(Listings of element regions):

========================

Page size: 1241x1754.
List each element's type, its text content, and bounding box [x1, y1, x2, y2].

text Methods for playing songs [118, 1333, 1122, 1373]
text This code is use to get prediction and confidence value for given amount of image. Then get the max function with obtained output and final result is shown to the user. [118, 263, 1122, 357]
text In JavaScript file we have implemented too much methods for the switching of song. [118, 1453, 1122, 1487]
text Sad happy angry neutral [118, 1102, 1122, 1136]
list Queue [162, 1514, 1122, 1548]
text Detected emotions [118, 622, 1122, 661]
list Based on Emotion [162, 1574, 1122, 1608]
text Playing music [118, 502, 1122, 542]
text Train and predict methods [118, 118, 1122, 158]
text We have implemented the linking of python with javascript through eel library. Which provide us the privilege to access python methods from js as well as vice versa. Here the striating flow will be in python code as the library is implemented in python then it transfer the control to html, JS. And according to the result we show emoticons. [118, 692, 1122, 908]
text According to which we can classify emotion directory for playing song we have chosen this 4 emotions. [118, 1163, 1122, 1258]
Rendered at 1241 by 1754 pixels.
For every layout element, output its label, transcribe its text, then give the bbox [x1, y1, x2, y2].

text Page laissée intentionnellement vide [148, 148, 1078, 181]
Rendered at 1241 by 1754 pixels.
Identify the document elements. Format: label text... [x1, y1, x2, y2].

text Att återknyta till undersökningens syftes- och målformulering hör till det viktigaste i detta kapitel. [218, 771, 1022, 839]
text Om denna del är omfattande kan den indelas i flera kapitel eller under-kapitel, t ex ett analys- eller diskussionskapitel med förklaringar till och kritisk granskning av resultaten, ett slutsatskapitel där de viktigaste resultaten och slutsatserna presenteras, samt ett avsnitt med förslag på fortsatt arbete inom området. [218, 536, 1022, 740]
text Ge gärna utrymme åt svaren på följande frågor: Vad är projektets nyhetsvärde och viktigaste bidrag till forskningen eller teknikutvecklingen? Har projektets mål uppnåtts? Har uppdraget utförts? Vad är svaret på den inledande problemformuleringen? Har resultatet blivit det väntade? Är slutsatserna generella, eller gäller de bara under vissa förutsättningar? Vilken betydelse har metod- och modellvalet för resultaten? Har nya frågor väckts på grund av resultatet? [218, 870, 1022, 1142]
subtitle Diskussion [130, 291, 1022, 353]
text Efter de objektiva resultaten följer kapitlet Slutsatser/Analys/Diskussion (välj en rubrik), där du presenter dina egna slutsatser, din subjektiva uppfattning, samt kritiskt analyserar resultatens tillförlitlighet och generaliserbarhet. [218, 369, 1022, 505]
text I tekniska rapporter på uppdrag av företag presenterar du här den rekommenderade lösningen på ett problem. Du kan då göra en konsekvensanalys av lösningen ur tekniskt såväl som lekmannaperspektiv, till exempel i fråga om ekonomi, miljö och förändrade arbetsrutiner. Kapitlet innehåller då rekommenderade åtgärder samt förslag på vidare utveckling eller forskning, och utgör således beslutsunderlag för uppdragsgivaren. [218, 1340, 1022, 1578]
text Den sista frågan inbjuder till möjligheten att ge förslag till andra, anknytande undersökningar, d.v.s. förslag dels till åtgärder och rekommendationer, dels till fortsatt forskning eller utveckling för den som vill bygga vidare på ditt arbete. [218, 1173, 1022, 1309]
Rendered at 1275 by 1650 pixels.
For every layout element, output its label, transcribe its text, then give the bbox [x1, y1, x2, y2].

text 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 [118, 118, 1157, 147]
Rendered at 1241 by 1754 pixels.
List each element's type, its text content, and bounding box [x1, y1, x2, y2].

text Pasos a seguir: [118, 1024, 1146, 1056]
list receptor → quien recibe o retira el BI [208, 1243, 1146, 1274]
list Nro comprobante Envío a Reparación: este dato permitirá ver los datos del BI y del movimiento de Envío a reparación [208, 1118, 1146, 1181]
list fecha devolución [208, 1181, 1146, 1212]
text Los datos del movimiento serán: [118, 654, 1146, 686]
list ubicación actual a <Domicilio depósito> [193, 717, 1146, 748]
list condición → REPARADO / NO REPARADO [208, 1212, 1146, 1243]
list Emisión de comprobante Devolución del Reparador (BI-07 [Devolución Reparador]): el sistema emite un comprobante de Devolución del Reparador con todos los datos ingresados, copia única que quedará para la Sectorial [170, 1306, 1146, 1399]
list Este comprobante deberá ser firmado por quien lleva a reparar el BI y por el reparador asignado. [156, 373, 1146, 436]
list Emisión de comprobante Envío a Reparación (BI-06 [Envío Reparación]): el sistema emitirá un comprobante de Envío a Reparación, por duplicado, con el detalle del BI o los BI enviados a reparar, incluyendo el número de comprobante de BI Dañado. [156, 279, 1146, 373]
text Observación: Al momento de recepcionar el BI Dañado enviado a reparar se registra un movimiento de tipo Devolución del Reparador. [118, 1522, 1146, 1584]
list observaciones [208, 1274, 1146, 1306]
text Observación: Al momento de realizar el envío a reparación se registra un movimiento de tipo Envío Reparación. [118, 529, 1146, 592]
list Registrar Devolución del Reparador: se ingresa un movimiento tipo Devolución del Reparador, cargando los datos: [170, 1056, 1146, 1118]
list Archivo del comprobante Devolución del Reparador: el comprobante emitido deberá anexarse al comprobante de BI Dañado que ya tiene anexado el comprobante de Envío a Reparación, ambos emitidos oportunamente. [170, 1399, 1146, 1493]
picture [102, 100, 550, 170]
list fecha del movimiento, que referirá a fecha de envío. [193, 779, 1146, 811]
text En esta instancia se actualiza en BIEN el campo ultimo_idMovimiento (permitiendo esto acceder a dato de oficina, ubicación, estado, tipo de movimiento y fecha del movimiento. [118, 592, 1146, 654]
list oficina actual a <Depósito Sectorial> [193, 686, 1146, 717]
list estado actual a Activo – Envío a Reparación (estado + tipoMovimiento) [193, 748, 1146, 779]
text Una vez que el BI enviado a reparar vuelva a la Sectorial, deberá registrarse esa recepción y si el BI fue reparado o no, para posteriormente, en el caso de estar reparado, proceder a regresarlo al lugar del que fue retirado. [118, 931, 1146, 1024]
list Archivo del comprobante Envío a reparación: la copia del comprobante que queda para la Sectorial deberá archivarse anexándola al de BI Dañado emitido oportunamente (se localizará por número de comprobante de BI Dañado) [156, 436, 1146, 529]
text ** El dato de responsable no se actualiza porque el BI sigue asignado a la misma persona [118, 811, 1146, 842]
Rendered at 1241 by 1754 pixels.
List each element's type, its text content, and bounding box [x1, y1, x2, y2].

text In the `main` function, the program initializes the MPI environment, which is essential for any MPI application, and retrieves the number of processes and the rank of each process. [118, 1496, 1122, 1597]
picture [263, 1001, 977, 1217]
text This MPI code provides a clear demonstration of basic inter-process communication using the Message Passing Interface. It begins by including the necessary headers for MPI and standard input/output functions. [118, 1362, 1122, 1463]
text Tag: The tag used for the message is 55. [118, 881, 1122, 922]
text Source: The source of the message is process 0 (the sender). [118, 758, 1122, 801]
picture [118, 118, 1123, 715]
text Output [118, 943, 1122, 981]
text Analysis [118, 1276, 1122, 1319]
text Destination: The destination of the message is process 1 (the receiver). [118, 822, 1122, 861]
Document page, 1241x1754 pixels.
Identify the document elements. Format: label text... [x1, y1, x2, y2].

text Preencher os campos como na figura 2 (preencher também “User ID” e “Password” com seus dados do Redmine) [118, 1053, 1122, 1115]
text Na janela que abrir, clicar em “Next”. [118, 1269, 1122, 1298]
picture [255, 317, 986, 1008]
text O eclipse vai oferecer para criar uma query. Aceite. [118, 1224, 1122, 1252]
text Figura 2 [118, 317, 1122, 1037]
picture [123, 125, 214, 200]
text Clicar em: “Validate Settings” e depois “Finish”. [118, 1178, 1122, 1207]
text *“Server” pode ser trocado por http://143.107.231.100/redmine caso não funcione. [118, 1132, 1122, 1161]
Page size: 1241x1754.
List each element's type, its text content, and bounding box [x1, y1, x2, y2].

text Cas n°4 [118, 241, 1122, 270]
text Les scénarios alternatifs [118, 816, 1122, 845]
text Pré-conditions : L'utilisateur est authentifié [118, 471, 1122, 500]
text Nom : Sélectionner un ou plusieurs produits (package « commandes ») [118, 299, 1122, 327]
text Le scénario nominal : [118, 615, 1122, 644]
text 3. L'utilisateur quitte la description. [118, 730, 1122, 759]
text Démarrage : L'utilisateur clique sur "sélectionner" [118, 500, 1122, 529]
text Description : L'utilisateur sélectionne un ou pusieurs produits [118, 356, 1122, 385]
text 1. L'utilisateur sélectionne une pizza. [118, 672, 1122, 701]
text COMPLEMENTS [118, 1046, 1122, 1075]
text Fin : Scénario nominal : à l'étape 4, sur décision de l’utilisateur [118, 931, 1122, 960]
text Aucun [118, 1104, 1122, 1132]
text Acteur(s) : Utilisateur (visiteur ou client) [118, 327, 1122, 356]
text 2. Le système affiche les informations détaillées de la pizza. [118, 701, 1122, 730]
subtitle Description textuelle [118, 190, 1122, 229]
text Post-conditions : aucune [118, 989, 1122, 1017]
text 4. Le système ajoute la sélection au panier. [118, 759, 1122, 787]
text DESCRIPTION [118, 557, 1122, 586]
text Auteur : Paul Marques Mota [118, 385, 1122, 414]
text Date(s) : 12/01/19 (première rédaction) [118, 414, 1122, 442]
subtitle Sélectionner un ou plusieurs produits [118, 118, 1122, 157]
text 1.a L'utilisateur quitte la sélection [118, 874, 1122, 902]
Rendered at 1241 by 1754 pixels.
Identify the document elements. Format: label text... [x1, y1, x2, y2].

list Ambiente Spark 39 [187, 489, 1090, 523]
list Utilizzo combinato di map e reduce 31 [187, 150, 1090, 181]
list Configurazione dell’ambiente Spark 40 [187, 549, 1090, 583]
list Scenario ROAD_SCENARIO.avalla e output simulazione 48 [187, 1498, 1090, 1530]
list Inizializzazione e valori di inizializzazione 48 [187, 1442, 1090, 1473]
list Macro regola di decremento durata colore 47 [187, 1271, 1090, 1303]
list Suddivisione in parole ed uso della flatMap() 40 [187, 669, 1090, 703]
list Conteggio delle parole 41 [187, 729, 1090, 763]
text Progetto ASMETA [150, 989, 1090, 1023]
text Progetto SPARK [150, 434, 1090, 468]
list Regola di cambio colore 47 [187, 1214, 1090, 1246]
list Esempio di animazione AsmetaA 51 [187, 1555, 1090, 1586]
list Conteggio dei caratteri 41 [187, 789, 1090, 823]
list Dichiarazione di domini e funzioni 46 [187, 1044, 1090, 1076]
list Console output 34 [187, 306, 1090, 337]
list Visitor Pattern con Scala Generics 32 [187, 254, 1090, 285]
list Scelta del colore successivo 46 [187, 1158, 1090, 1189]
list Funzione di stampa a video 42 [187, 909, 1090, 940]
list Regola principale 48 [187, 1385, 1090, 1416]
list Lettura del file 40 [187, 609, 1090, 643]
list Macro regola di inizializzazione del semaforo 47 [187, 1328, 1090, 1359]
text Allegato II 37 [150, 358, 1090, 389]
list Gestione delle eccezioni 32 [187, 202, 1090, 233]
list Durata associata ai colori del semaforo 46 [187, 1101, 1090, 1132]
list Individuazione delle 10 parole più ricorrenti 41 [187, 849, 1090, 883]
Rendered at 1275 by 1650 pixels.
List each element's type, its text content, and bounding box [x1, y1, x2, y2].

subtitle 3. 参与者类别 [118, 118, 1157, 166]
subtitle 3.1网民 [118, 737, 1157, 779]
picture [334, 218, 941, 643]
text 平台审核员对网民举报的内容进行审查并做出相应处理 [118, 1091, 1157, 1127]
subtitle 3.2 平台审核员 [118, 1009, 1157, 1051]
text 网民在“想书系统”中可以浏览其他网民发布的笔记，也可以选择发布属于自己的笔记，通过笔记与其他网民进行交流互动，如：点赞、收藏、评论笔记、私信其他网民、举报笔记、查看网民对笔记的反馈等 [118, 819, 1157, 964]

========================

(Task goal):
Please copy out every line of the data from the line containing "text Cas n°4 [118, 241, 1122, 270]" down to the line containing "text 3. L'utilisateur", including both of those lines.

(Answer):
text Cas n°4 [118, 241, 1122, 270]
text Les scénarios alternatifs [118, 816, 1122, 845]
text Pré-conditions : L'utilisateur est authentifié [118, 471, 1122, 500]
text Nom : Sélectionner un ou plusieurs produits (package « commandes ») [118, 299, 1122, 327]
text Le scénario nominal : [118, 615, 1122, 644]
text 3. L'utilisateur quitte la description. [118, 730, 1122, 759]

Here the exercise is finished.